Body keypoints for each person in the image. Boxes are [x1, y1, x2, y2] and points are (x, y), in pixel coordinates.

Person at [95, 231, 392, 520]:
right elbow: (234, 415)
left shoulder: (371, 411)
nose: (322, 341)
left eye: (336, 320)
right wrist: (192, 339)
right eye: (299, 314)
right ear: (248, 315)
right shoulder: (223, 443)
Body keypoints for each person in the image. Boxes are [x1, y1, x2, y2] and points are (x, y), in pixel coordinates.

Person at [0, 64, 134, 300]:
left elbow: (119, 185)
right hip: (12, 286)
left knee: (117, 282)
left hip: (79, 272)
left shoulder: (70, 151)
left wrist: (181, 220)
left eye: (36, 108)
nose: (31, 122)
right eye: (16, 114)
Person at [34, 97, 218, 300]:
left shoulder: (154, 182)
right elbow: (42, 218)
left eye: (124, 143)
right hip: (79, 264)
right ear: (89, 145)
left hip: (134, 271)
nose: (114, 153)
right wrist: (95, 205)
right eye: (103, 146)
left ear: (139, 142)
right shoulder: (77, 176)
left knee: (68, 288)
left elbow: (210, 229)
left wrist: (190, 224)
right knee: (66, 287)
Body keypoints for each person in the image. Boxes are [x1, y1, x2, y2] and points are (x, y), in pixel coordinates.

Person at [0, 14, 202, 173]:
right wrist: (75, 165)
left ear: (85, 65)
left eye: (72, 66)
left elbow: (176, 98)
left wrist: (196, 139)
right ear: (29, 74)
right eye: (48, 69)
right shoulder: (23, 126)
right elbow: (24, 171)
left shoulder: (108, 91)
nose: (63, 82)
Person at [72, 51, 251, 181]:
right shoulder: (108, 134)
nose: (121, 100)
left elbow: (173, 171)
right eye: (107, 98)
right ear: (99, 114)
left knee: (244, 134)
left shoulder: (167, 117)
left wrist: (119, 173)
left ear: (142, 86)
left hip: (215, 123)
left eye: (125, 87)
• • • • •
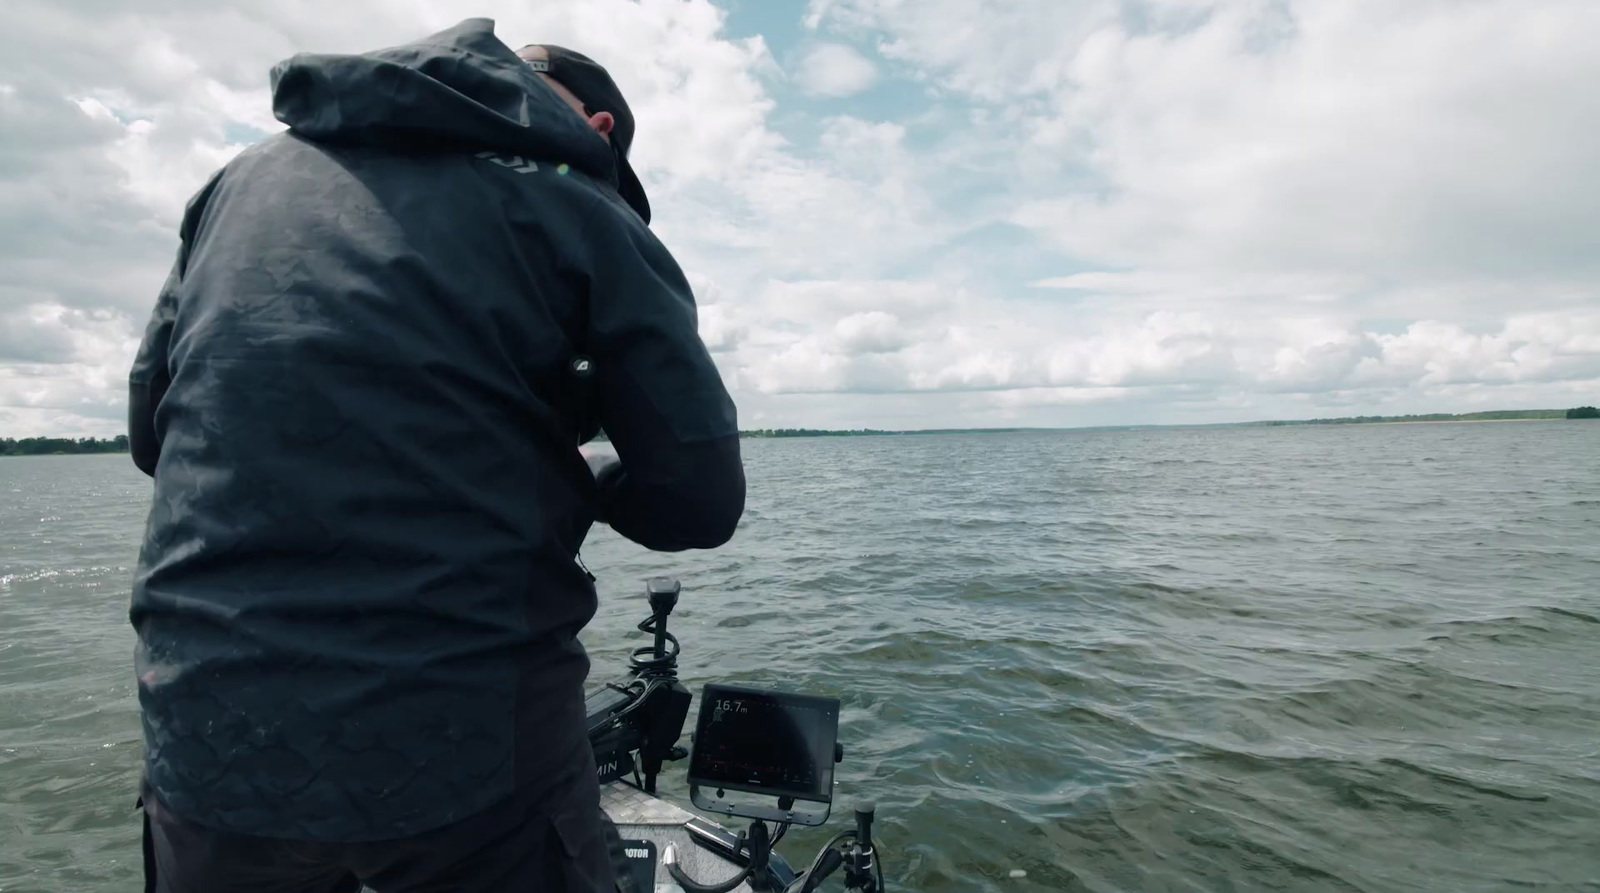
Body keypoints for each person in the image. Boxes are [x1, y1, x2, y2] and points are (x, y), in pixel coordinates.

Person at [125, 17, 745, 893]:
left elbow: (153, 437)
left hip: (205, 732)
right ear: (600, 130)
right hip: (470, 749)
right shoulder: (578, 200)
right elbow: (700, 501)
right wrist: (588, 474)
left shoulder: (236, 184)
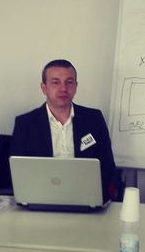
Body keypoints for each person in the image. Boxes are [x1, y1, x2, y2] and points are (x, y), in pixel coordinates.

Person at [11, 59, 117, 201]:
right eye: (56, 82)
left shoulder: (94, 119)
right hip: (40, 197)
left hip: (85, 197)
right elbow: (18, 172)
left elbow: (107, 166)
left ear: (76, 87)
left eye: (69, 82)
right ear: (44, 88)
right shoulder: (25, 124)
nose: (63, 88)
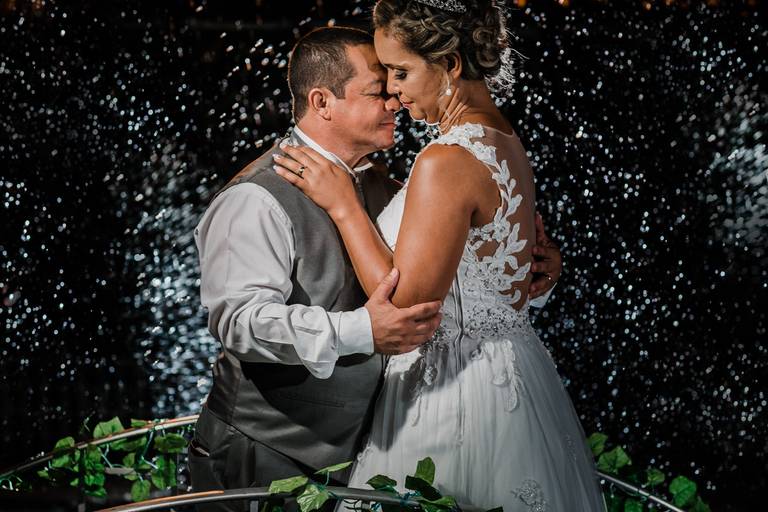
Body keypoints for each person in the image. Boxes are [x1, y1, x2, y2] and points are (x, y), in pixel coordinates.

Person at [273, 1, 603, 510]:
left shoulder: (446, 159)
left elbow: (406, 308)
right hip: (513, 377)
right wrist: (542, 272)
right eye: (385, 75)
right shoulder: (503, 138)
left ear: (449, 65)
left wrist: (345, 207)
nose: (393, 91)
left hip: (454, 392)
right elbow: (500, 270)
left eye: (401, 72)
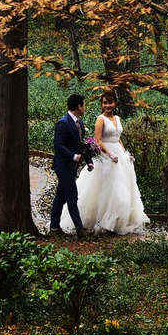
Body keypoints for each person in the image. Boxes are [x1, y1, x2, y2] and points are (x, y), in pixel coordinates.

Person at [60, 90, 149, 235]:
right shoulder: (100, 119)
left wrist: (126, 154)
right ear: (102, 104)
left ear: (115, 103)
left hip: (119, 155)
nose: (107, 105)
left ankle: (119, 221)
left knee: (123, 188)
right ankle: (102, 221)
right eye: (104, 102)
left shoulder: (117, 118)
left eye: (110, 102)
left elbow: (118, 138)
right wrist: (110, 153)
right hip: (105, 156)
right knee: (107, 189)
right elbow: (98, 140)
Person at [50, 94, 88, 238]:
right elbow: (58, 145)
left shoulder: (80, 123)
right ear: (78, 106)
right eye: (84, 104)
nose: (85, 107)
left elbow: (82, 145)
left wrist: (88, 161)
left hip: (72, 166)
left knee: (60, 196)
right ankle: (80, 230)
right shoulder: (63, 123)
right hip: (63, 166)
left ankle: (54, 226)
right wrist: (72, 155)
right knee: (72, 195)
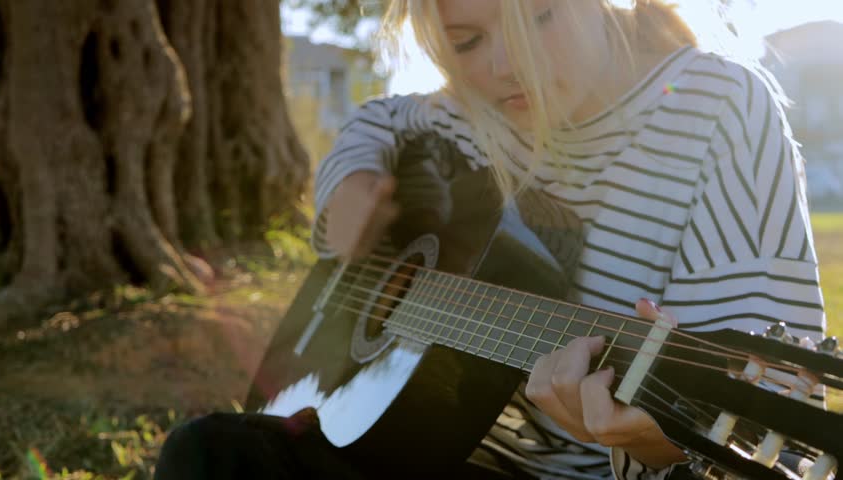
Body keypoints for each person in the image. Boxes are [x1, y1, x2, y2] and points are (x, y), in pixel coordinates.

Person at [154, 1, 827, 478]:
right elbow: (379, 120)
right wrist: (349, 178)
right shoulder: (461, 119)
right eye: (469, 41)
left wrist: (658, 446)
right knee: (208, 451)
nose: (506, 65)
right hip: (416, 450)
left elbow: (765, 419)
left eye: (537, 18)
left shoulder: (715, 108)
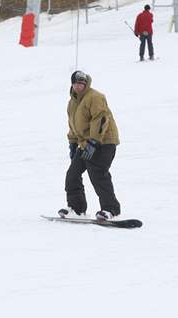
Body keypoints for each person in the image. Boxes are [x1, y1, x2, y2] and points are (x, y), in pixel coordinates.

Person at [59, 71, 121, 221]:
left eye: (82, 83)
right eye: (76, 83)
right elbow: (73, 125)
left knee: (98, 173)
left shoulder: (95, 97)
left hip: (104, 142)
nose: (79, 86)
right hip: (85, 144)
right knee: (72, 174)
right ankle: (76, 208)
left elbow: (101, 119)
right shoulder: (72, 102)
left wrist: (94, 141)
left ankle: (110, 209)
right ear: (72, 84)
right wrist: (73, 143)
• • • • •
**TO DO**: Restate the lines above from the one containing "left wrist: (88, 161)" through the one containing "right wrist: (73, 143)", inclusive, exactly and without pictures.

**COMPLETED TASK**:
left wrist: (88, 161)
left hip: (72, 166)
left knee: (60, 196)
right ankle: (80, 230)
right shoulder: (63, 123)
right hip: (63, 166)
left ankle: (54, 226)
right wrist: (72, 155)
right knee: (72, 195)
Body keypoints for each person in the image. Boxes are [x1, y1, x2, y2] and points are (x, y), in pixel coordinates.

Person at [154, 1, 827, 478]:
right elbow: (379, 120)
right wrist: (349, 178)
right shoulder: (461, 119)
right eye: (469, 41)
left wrist: (658, 446)
right knee: (208, 451)
nose: (506, 65)
right hip: (416, 450)
left elbow: (765, 419)
left eye: (537, 18)
left shoulder: (715, 108)
Body keypoints for each person in the image. Boxes are [x1, y1, x2, y2] and points are (x, y), in pixel coordinates.

Person at [59, 71, 121, 221]:
left eye: (82, 83)
right eye: (76, 83)
right elbow: (73, 125)
left knee: (98, 173)
left shoulder: (95, 97)
left hip: (104, 142)
nose: (79, 86)
right hip: (85, 144)
right knee: (72, 174)
right ankle: (76, 208)
left elbow: (101, 119)
right shoulder: (72, 102)
left wrist: (94, 141)
left ankle: (110, 209)
right ear: (72, 84)
right wrist: (73, 143)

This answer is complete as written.